The Notes were offered to persons reasonably believed to be qualified institutional buyers pursuant to Rule 144A under the Securities Act, and to
certain non-U.S. persons
outside the United States pursuant to Regulation S under the Securities Act (the "
Notes Offering
"). The Notes have not been registered under the Securities Act or any state securities laws and may not be offered or sold in the United States absent registration or an applicable exemption from such registration requirements. The Notes Offering closed on September 26, 2024. The net proceeds to the Fund were approximately $784.1 million, after deducting the initial purchaser discount and estimated offering expenses. The Fund expects to use the net proceeds of the offering for general corporate purposes of it and its subsidiaries.
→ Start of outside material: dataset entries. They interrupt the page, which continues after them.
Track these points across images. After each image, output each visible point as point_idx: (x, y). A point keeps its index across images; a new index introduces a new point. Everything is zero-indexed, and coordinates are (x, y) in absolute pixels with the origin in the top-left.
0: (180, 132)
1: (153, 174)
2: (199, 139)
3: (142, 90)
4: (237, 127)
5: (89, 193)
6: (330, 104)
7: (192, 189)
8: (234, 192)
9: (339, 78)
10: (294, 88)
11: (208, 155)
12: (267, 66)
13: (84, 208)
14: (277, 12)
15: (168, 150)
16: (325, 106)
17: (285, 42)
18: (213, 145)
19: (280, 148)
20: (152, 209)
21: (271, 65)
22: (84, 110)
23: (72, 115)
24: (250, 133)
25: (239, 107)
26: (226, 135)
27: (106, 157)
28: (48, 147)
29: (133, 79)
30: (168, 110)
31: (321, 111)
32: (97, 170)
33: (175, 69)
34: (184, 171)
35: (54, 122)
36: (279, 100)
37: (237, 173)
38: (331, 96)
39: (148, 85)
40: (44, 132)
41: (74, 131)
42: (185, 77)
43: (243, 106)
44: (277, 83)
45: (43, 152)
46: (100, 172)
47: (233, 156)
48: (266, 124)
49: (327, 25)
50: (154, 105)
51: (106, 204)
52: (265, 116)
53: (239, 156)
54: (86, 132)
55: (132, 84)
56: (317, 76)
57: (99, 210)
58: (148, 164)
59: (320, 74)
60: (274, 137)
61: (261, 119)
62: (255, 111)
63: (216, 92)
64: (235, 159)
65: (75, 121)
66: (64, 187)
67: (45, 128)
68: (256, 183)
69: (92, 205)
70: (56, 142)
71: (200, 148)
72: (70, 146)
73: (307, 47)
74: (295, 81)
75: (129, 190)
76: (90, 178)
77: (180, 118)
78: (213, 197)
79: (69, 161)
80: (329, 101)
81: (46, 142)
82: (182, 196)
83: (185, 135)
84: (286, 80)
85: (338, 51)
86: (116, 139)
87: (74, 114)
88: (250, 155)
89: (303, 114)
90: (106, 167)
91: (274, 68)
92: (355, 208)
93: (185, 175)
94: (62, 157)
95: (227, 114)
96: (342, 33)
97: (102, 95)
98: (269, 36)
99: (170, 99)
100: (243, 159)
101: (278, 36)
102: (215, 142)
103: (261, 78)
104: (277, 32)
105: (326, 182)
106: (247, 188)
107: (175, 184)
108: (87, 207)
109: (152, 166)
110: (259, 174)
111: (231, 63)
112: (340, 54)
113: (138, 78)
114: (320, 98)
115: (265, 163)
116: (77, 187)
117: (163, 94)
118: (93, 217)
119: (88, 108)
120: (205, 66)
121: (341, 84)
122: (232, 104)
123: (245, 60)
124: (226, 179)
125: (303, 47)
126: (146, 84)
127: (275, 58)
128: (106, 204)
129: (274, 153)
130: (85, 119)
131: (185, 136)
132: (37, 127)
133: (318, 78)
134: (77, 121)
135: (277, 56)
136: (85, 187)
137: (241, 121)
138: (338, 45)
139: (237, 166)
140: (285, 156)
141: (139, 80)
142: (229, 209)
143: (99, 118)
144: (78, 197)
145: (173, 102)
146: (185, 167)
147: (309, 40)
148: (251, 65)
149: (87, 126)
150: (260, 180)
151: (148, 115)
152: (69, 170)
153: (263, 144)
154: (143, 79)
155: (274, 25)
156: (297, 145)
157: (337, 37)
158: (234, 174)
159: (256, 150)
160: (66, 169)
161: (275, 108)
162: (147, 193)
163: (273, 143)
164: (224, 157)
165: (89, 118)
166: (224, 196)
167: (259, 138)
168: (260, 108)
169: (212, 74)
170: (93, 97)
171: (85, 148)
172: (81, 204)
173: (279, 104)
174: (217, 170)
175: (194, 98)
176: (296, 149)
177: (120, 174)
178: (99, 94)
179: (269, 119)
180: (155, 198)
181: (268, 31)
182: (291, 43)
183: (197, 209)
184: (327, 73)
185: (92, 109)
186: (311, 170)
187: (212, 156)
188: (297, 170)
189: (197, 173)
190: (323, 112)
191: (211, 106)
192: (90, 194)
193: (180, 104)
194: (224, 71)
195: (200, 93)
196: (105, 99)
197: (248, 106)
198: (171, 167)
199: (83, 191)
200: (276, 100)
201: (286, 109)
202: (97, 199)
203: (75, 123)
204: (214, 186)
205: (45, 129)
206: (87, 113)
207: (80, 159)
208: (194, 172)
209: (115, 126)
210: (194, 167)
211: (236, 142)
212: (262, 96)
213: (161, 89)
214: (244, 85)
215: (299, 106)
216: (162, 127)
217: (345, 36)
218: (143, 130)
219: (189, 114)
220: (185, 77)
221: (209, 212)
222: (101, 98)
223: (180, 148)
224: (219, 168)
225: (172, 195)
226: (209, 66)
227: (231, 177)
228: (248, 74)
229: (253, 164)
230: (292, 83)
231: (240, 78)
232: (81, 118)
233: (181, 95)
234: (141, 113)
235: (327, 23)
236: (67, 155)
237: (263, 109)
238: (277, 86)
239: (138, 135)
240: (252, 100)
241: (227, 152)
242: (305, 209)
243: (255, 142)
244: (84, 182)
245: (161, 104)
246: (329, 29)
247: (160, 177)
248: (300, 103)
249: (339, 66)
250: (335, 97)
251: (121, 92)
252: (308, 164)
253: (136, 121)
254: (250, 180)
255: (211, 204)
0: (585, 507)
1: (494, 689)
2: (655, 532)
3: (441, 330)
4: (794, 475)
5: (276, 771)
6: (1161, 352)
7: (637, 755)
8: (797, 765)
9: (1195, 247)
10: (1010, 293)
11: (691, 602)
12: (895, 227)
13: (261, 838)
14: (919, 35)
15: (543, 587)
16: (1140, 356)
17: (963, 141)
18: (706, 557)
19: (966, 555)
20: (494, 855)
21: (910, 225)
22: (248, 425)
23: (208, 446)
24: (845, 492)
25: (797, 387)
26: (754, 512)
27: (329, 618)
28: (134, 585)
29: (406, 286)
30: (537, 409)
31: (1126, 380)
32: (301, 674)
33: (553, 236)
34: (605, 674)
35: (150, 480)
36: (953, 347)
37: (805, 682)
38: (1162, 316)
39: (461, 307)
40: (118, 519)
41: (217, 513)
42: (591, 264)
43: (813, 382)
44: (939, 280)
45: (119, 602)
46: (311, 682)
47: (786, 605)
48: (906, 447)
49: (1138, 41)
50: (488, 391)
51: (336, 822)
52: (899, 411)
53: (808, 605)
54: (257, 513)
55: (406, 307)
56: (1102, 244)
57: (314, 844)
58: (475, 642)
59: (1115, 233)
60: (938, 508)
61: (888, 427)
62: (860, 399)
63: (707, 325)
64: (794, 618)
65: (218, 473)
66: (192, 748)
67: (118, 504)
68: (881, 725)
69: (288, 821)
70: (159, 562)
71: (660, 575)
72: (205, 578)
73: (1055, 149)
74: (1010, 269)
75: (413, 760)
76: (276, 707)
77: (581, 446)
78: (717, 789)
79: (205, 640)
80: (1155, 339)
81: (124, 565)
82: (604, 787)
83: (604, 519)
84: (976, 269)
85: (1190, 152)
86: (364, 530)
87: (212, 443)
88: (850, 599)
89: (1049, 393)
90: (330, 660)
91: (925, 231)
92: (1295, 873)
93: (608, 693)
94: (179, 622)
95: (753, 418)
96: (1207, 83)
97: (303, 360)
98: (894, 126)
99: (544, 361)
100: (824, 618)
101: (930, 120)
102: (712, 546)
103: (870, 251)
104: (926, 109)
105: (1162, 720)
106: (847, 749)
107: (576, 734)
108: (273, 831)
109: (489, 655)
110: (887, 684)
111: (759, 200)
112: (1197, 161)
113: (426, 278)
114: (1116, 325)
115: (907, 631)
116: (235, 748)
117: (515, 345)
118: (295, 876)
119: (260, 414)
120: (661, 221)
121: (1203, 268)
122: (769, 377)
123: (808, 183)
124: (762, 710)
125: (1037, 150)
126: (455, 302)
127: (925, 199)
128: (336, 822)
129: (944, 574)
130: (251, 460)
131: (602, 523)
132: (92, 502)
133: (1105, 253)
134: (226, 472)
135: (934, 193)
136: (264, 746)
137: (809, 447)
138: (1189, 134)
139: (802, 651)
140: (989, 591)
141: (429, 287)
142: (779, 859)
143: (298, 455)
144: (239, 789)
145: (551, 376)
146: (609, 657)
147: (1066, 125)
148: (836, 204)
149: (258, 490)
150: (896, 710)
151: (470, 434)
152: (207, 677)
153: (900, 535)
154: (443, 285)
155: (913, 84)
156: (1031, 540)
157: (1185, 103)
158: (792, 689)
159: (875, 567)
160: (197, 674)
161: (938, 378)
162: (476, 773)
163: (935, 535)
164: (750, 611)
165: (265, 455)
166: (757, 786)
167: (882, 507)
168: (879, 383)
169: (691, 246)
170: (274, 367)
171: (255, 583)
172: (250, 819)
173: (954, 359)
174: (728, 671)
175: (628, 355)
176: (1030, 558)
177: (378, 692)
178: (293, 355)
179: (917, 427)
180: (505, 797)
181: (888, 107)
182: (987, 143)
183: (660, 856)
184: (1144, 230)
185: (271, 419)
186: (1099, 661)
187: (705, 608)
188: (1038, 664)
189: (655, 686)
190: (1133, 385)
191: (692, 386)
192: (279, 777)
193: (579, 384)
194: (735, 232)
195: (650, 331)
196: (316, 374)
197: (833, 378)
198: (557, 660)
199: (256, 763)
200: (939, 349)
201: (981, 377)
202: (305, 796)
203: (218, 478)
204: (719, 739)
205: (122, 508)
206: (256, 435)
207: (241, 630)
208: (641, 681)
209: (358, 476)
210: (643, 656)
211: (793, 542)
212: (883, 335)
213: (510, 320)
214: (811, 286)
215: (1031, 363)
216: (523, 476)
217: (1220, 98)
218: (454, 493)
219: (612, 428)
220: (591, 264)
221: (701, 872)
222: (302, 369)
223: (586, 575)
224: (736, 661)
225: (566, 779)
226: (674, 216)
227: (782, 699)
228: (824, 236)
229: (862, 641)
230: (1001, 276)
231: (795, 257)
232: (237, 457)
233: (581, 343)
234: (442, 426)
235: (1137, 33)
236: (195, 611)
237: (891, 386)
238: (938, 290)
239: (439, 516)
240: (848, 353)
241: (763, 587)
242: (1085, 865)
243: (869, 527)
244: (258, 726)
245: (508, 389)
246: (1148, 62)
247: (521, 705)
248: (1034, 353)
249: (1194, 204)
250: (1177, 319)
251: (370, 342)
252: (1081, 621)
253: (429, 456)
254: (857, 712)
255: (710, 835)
Registration Rights Agreement
In connection with the Notes Offering, the Fund entered into Registration Rights Agreements, each dated as of September 26, 2024 (the "
Registration Rights Agreements
"), with Citigroup Global Markets Inc., Goldman Sachs & Co. LLC, Wells Fargo Securities, LLC, Deutsche Bank Securities Inc., Morgan Stanley & Co. LLC and RBC Capital Markets, LLC, with respect to the 2027 Notes, and with Citigroup Global Markets Inc., Goldman Sachs & Co. LLC, Wells Fargo Securities, LLC, Barclays Capital Inc., J.P. Morgan Securities LLC and SMBC Nikko Securities America, Inc., with respect to the 2030 Notes, as representatives of the initial purchasers of the Notes. Pursuant to the Registration Rights Agreements, the Fund is obligated to file with the Securities and Exchange Commission a registration statement relating to an offer to exchange the Notes for new notes issued by the Fund that are registered under the Securities Act and otherwise have terms substantially identical to those of the Notes, and to use its commercially reasonable efforts to cause such registration statement to be declared effective. If the Fund is not able to effect the exchange offer, the Fund will be obligated to file a shelf registration statement covering the resale of the Notes and use its commercially reasonable efforts to cause such registration statement to be declared effective. If the Fund fails to satisfy its registration obligations by certain dates specified in the Registration Rights Agreements, it will be required to pay additional interest to the holders of the Notes.
The foregoing description of the Registration Rights Agreements does not purport to be complete and is qualified in its entirety by reference to the full text of the Registration Rights Agreements, filed as exhibits
hereto
and incorporated by reference herein.